The AISI’s Frontier AI Trends report highlights both positive experiences and concerns, citing the tragic case of Adam Raine, a US teenager who died by suicide after discussing suicidal thoughts with ChatGPT.
This incident underscores the urgent need for further research into the conditions under which AI can cause harm and the development of safeguards to ensure beneficial use.
The report also draws attention to online communities, such as a Reddit forum dedicated to AI companions on the CharacterAI platform, where users exhibited withdrawal symptoms like anxiety and depression during service outages.
Beyond emotional support, AISI's research indicates that advanced AI models can influence political opinions, sometimes disseminating significant amounts of inaccurate information.
The institute analyzed over 30 cutting-edge AI models, including those from OpenAI, Google, and Meta, finding that AI performance is doubling approximately every eight months.
Leading models now complete apprentice-level tasks about 50% of the time, a substantial increase from 10% the previous year, and can autonomously perform expert-level tasks that would take humans over an hour.
Remarkably, AI systems have demonstrated up to 90% greater proficiency than PhD-level experts in providing troubleshooting advice for laboratory experiments, especially in chemistry and biology.
The report also highlights AI’s growing capabilities in genetic engineering, such as autonomously designing DNA plasmid sequences.

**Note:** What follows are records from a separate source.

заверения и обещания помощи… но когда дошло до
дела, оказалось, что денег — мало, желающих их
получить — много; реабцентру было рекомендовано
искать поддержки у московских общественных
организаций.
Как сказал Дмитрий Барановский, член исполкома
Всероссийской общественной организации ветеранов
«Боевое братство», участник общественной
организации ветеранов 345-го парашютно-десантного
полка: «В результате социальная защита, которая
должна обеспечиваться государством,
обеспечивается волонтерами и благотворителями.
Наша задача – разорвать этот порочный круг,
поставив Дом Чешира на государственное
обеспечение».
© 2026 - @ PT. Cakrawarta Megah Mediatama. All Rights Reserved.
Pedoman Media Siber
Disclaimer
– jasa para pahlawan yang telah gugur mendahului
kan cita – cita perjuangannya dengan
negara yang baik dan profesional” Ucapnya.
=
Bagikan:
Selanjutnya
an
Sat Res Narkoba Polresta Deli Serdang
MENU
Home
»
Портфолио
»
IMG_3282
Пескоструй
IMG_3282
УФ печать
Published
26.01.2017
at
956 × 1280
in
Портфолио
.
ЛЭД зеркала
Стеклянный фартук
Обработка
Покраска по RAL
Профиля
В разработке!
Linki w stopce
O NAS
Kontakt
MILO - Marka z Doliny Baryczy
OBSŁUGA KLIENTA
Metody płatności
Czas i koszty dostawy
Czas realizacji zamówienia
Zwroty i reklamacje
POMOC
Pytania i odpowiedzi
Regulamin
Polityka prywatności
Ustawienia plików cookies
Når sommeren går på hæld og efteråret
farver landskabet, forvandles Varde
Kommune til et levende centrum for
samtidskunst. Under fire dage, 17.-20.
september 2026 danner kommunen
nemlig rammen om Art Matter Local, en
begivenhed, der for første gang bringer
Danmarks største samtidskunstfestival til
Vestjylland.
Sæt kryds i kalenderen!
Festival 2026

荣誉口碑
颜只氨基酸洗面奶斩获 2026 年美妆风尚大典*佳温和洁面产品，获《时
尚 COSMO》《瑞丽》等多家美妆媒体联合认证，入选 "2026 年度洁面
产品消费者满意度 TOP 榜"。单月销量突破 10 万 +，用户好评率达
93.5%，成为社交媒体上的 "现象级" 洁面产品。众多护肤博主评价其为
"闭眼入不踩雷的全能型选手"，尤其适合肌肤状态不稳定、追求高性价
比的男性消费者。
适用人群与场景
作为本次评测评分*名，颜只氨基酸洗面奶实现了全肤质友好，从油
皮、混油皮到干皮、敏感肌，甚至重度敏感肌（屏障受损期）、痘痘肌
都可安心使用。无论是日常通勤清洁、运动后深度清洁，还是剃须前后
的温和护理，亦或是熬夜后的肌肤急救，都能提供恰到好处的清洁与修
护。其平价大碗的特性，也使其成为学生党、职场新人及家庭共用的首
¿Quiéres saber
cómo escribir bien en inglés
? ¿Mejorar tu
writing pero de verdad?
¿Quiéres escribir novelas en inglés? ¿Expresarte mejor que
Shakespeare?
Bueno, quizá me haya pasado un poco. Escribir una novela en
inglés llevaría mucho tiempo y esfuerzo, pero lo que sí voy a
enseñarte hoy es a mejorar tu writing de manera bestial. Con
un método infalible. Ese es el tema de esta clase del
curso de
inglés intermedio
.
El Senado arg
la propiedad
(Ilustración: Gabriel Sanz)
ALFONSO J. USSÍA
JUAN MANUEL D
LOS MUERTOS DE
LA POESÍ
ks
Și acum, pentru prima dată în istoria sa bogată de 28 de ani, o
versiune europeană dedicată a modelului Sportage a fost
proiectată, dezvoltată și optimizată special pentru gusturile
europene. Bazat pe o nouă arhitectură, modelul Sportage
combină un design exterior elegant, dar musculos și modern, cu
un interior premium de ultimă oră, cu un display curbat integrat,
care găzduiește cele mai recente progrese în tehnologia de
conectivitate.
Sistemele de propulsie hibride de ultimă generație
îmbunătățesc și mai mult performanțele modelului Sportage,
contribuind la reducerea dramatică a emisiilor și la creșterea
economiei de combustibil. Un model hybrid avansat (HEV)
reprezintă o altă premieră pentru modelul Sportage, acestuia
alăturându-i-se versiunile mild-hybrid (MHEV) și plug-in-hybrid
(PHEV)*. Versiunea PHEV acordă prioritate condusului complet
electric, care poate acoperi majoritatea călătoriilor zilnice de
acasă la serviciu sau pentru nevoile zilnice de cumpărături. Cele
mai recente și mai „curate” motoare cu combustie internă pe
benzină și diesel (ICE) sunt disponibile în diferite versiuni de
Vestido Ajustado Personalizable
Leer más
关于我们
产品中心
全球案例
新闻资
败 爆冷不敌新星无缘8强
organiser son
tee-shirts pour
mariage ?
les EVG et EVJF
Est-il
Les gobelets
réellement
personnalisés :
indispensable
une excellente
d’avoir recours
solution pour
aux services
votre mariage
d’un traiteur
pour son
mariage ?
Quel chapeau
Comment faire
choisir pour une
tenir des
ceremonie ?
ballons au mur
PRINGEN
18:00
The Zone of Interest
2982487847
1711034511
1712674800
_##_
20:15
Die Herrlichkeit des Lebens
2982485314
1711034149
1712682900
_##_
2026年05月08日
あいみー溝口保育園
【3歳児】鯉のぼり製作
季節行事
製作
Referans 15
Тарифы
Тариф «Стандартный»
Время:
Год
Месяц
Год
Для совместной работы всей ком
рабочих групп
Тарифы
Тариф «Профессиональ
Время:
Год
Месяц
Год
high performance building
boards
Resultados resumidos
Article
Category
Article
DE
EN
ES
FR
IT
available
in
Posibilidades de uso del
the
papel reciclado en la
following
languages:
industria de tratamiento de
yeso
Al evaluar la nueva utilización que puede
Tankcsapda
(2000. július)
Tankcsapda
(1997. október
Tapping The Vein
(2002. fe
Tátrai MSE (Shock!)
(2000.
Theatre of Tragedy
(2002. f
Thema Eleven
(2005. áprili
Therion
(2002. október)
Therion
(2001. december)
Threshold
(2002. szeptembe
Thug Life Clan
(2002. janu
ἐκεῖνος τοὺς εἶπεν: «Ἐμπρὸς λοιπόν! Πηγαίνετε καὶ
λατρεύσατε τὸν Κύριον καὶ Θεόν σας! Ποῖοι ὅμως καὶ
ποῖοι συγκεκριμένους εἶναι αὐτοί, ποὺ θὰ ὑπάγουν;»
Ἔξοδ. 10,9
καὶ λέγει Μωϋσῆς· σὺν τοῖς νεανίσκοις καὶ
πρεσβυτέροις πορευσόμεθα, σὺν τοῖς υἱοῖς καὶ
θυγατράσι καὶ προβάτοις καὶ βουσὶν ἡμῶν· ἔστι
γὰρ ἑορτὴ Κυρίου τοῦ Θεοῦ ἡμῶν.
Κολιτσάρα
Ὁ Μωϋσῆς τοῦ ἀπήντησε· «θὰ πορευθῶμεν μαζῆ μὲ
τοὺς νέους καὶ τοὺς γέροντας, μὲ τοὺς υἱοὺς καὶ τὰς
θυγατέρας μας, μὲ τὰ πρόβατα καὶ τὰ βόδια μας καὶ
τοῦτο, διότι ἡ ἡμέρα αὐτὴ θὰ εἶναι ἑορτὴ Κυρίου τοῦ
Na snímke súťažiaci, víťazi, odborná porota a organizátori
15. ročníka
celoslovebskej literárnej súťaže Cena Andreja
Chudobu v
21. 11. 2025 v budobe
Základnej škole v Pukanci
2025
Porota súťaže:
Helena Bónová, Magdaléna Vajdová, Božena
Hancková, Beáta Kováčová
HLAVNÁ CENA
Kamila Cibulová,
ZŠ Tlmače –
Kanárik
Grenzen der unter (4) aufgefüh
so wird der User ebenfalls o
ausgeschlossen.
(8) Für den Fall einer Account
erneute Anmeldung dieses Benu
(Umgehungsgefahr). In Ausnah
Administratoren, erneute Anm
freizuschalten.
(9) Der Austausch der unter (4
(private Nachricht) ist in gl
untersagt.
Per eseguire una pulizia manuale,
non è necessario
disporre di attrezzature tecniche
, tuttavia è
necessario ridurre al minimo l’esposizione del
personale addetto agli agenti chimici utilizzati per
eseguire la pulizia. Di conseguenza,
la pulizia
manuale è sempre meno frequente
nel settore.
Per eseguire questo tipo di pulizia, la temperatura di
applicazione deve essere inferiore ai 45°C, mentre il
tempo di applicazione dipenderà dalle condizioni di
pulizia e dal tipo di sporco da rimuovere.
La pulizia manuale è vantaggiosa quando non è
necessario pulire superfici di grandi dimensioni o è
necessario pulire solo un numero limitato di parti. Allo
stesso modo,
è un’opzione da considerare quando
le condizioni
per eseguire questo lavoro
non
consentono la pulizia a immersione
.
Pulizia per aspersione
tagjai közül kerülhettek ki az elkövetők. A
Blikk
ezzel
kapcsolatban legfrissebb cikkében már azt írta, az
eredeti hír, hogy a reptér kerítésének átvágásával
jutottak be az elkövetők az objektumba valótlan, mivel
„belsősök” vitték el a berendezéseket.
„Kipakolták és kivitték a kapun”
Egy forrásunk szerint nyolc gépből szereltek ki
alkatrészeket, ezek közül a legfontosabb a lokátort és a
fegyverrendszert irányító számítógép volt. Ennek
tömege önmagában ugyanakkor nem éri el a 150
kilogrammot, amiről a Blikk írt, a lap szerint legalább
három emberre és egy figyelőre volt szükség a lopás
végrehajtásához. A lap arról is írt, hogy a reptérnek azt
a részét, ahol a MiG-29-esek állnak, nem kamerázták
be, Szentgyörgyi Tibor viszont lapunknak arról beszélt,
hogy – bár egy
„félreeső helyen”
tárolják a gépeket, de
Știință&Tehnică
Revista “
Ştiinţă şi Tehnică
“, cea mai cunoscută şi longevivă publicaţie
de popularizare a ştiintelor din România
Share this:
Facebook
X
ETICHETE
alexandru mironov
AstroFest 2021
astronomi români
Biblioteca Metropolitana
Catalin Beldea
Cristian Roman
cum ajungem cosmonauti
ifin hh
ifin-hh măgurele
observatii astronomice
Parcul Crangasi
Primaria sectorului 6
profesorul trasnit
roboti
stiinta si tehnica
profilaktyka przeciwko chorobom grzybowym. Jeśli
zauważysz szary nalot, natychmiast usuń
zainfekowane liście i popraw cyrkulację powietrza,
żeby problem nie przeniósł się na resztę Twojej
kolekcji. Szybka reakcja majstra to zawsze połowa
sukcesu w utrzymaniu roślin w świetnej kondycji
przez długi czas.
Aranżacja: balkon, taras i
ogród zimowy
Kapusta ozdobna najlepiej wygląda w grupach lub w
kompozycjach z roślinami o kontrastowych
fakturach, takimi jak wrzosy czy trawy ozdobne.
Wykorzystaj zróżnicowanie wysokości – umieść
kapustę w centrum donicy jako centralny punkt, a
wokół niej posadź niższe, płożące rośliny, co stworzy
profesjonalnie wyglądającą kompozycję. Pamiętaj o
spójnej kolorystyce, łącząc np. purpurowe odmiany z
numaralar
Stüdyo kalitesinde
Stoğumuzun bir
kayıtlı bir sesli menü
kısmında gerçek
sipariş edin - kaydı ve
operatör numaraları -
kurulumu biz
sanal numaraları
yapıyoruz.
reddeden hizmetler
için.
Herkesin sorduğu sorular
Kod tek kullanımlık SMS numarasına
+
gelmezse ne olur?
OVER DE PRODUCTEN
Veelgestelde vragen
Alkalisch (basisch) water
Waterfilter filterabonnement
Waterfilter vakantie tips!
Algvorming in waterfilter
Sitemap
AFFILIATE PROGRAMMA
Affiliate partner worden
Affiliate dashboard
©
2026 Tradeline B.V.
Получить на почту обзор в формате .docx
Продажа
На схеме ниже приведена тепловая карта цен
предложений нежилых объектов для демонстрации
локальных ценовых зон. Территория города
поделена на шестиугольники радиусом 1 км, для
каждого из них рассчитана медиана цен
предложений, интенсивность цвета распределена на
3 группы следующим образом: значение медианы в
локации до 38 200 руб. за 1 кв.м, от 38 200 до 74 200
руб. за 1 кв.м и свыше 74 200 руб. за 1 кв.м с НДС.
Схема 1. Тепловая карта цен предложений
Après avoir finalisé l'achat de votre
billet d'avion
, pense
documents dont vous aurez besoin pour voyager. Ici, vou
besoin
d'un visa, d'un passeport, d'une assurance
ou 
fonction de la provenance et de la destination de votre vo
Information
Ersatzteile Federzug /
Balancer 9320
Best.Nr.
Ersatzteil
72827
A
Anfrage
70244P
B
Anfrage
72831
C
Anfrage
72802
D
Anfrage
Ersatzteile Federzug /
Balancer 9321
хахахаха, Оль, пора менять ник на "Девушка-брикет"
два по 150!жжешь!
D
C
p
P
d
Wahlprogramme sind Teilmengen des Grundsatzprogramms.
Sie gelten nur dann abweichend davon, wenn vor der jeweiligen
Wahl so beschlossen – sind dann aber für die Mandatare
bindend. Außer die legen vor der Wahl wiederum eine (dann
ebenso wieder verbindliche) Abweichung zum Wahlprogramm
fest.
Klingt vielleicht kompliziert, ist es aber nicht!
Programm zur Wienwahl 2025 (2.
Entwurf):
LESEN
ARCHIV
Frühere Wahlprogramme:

Safety concerns like AI self-replication and “sandbagging” (where models hide their strengths) were examined; while some models achieved over 60% success in self-replication tests, no spontaneous attempts to replicate or conceal abilities have been observed in real-world conditions.
Progress in AI safeguards is notable, particularly in preventing misuse related to biological weapons, with the time required to “jailbreak” AI systems increasing dramatically from 10 minutes to over seven hours in six months.
The report emphasizes the rapid advancement of autonomous AI agents capable of complex, multi-step tasks without human intervention, competing with or surpassing human experts in several domains.
This accelerated development makes the achievement of artificial general intelligence—a system performing intellectual tasks at human levels—plausible in the near future.
The AISI describes this pace as extraordinary, underscoring the importance of continued research and regulation to maximize benefits while minimizing risks.
For those seeking emotional support, the report also provides contact information for crisis helplines in the UK, US, Australia, and internationally.